2. Thailand’s focused crackdown: hunger strikes and lèse‑majesté prosecutions

Thailand’s reporting highlights a distinct legal framework that enables prolonged detention for political offenders, feeding protests and prisoner resistance including hunger strikes. One case described a monarchy reform activist who died in custody after a monthslong hunger strike, prompting renewed calls for judicial reform [2]. Separately, human-rights trackers reported 1,293 political cases against 1,954 people since 2020, with new lèse‑majesté cases added in March 2024; this shows ongoing use of criminal statutes to stifle criticism and the systemic nature of prosecutions [3]. These materials frame arrests as part of legal suppression rather than isolated policing incidents [2] [3].

3. U.S. “No Kings” demonstrations: scale without a consolidated arrest count

Late-2025 coverage of U.S. “No Kings” protests documents hundreds of thousands to millions participating in nationwide demonstrations against presidential policies, with vivid on-the-ground scenes and some instances of police crowd-control measures such as pepper balls and chemical canisters [4] [5]. None of the U.S. sources in the dataset provide a single verified arrest total across cities; reporting emphasizes political speeches, municipal leaders’ responses and photojournalism rather than aggregated arrest statistics [4] [5]. This absence makes it impossible from these sources alone to validate a claim of widespread arrests during U.S. “No Kings” events.

4. Divergent narratives: official counts versus rights groups and photo accounts

Across jurisdictions, a consistent theme is disagreement between official statements and independent tallies.
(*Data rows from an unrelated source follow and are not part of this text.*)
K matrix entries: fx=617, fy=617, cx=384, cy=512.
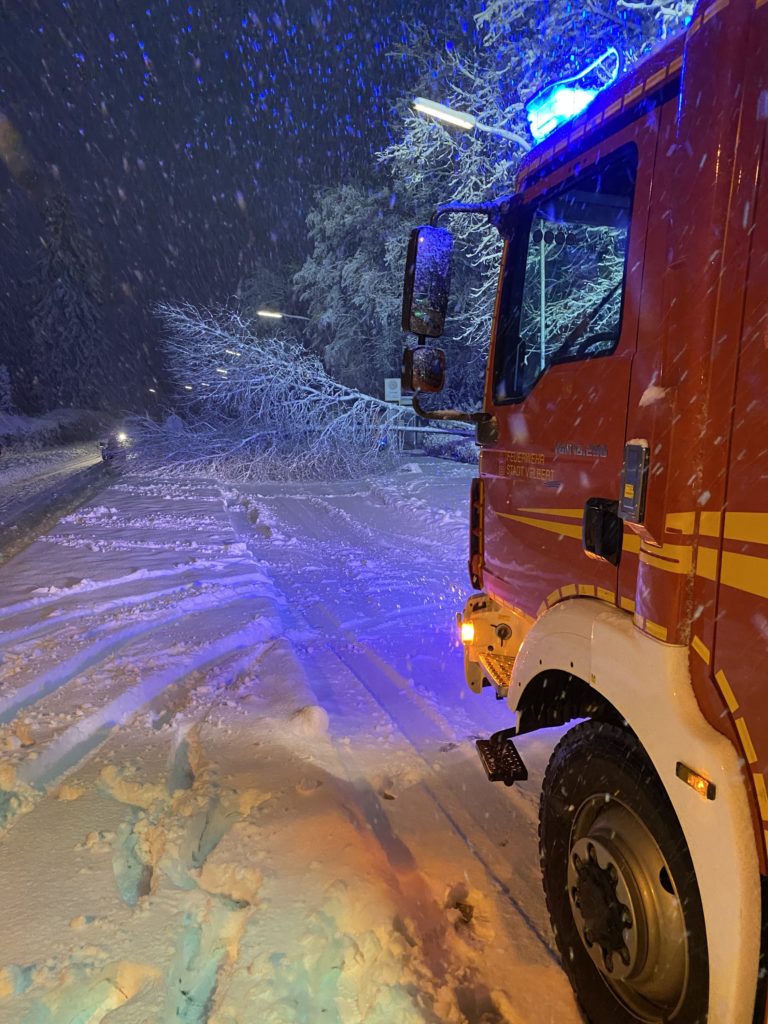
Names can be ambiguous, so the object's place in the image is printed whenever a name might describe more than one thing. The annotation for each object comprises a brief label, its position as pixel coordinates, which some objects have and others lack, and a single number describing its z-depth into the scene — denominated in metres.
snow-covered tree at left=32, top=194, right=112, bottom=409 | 55.16
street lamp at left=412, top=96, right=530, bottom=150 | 7.52
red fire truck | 1.43
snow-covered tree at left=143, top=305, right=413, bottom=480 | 19.48
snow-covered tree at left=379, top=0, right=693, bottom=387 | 10.99
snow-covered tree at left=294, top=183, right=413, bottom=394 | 20.50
In Nigeria, police-provided death and arrest counts differ substantially from rights groups’ figures, and the filing of treason charges suggests a prosecutorial narrative emphasizing state security [1]. In Thailand, judicial procedures and lèse‑majesté prosecutions frame detention as legal process while rights groups highlight human-rights consequences, including hunger-strike fatalities [2] [3]. U.S. photo and feature pieces emphasize mass mobilization and isolated policing tactics, not mass arrests, which signals different editorial priorities [5] [4].

5. What’s missing: aggregated arrest data, legal outcomes, and independent verification

The dataset lacks uniform, verifiable arrest tallies across the events described. Nigeria supplies a police figure (nearly 700 arrests) and rights group death counts, but no consolidated court outcomes or long-term detention figures are present [1]. Thailand offers counts of political cases filed since 2020 and individual detention outcomes including a death in custody, but no comprehensive list of recent protest arrests tied specifically to "No King" slogans [2] [3]. U.S. coverage provides scene-setting and some policing incidents but no cross-city arrest totals or follow-up on charges [4] [5].
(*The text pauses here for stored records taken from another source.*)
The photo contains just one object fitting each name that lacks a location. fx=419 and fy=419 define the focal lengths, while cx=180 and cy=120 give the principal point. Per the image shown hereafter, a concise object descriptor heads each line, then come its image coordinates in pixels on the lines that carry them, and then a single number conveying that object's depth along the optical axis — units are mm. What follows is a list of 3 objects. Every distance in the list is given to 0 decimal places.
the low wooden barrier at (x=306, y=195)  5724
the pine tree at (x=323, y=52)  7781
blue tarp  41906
6. Possible agendas and how they shape the reporting

The Nigerian material originates from sources contrasting state security claims with rights-group tallies, which risks amplifying either law-and-order or human-rights narratives depending on editorial framing [1]. Thai sources emphasize structural legal issues around lèse‑majesté and judicial detention, reflecting rights advocates’ concerns and potentially downplaying state security justifications [2] [3]. U.S. coverage prioritizes protest imagery and political messaging over law‑enforcement accounting, which may reflect editorial choices to highlight civic mobilization over law‑and‑order metrics [4] [5].

7. Bottom line for the claim “arrests during no king protests”
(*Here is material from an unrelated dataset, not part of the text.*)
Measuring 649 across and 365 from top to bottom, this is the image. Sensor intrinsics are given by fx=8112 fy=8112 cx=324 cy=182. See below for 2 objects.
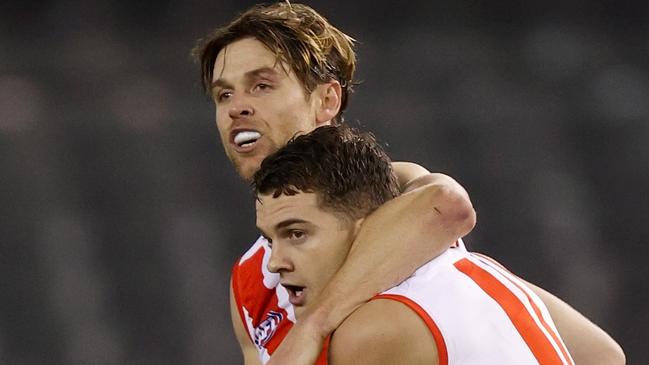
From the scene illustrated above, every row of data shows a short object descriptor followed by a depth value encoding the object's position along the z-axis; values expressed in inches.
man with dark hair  450.6
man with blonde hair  468.8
The available sources confirm that arrests occurred in multiple contexts tied to anti-monarchy or "No King" activism, but they do not support a single, unified arrest figure applicable across countries or timeframes. In Nigeria, official and rights-group counts document hundreds of arrests and contested death tolls alongside treason charges [1]. In Thailand, systemic prosecution of political speech and detention practices underlie arrests and a detention-related death [2] [3]. In the U.S., mass protests occurred but no consolidated arrest data is present in these sources [4] [5].